MySQL Spatial Data and GIS Functions Guide

Managing geographic and location-based data is a crucial requirement for modern applications. This article provides a practical guide on how to implement spatial data types and Geographic Information System (GIS) functions in a MySQL database. You will learn how to define spatial columns, insert geographic coordinates, create spatial indexes for optimized performance, and query location data using standard MySQL GIS functions.

1. Understanding MySQL Spatial Data Types

MySQL supports several spatial data types defined by the Open Geospatial Consortium (OGC). The most commonly used types include:

Spatial Reference System (SRS)

Every spatial value in MySQL is associated with a Spatial Reference System Identifier (SRID). The most common SRID for GPS and web mapping (such as Google Maps) is SRID 4326, which represents the WGS 84 ellipsoid (using latitude and longitude).

2. Creating a Table with Spatial Columns

To store spatial data, you define a column with a spatial data type. It is recommended to enforce an SRID on the column to ensure data integrity and enable spatial indexing.
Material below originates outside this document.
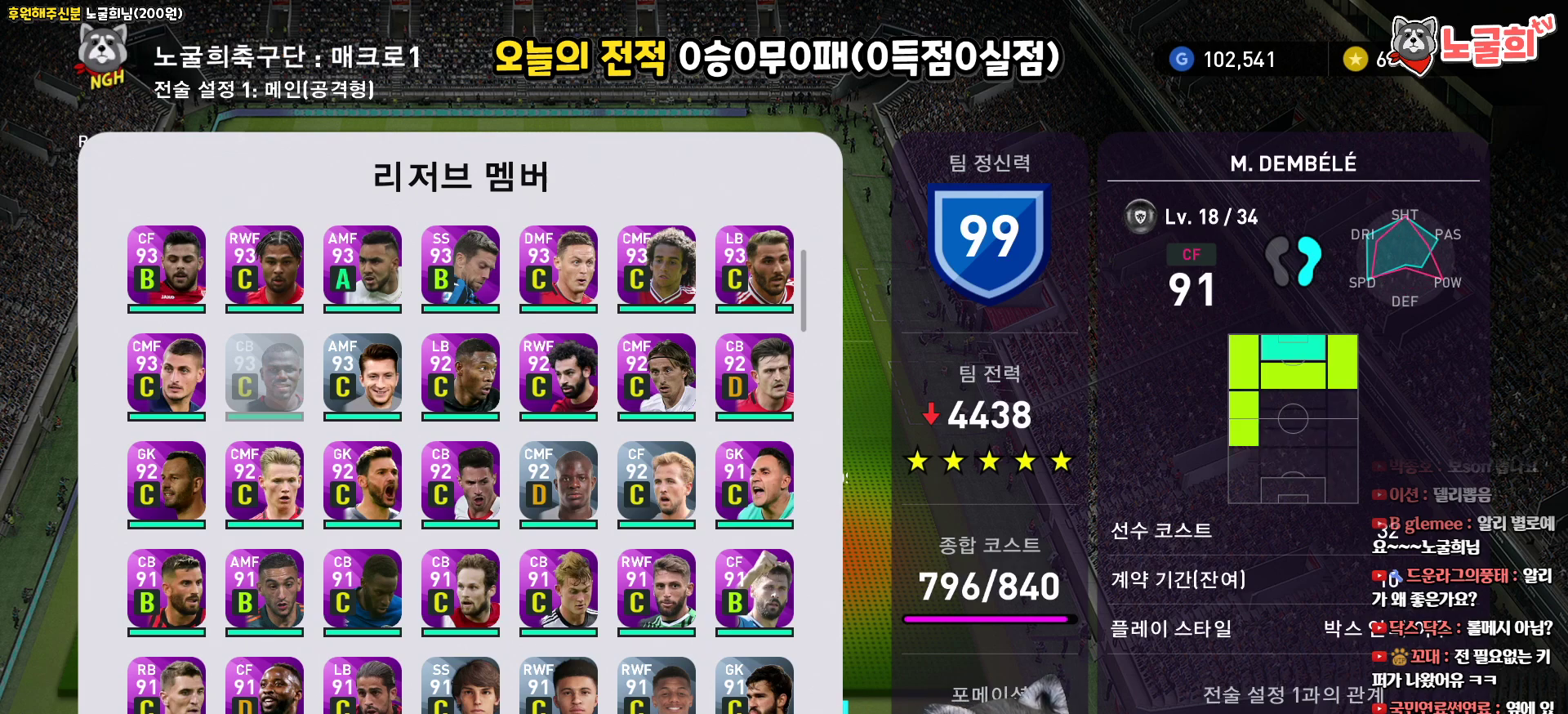
{"buttons": [], "left_stick": "center", "right_stick": "center", "events": []}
The following SQL statement creates a places table that stores a geographical point for each location:

CREATE TABLE places (
    id INT AUTO_INCREMENT PRIMARY KEY,
    name VARCHAR(100) NOT NULL,
    coordinates POINT NOT NULL SRID 4326,
    SPATIAL INDEX (coordinates)
);

Note: The spatial column must be defined as NOT NULL to be included in a SPATIAL INDEX.

3. Inserting Spatial Data

You can insert spatial data using Well-Known Text (WKT) helper functions such as ST_GeomFromText.
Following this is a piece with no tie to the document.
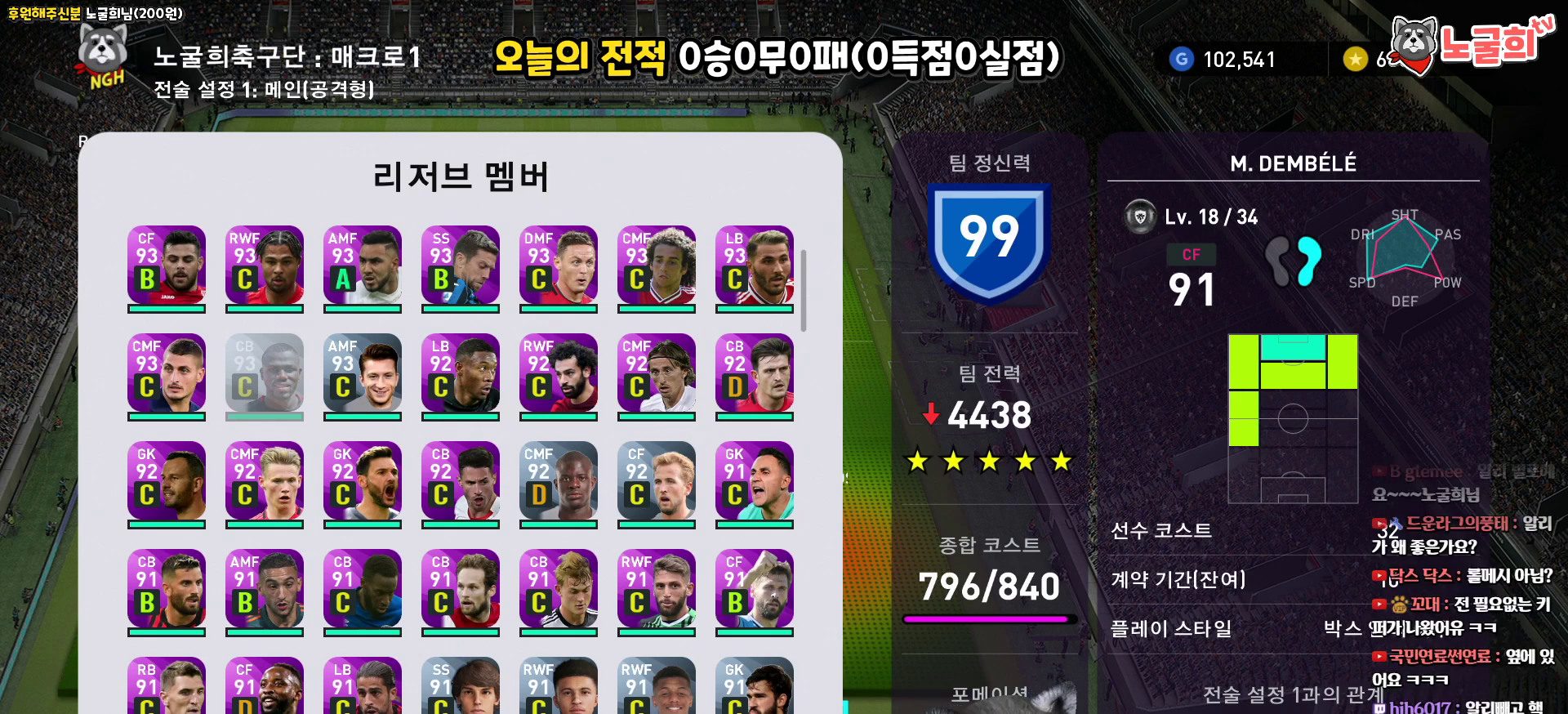
{"buttons": [], "left_stick": "center", "right_stick": "center", "events": []}
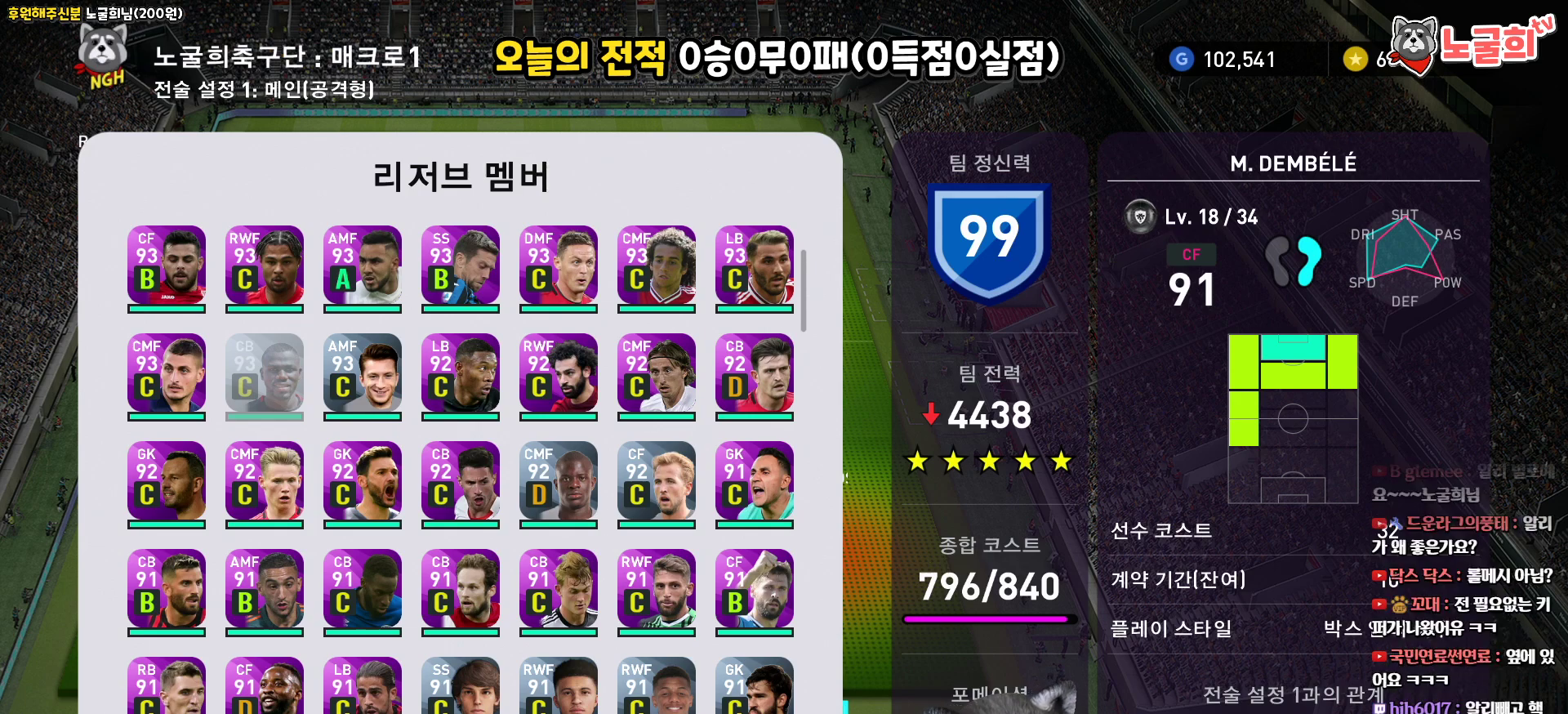
{"buttons": [], "left_stick": "center", "right_stick": "center", "events": [[100, "DPAD_DOWN", "down"], [200, "DPAD_DOWN", "up"], [300, "DPAD_DOWN", "down"], [383, "DPAD_DOWN", "up"]]}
In MySQL 8.0, when using SRID 4326, the coordinate order for a POINT is Latitude followed by Longitude.

-- Inserting a location (latitude, longitude)
INSERT INTO places (name, coordinates) 
VALUES (
    'Empire State Building', 
    ST_GeomFromText('POINT(40.7484 -73.9857)', 4326)
);

INSERT INTO places (name, coordinates) 
VALUES (
    'Central Park', 
    ST_GeomFromText('POINT(40.7829 -73.9654)', 4326)
);

4. Querying and Using GIS Functions

MySQL provides a robust library of ST_ (Spatial-Temporal) functions to analyze and query spatial data.

Calculate Distance Between Points

To calculate the distance between two geographical points on the Earth’s surface, use ST_Distance_Sphere. This returns the distance in meters.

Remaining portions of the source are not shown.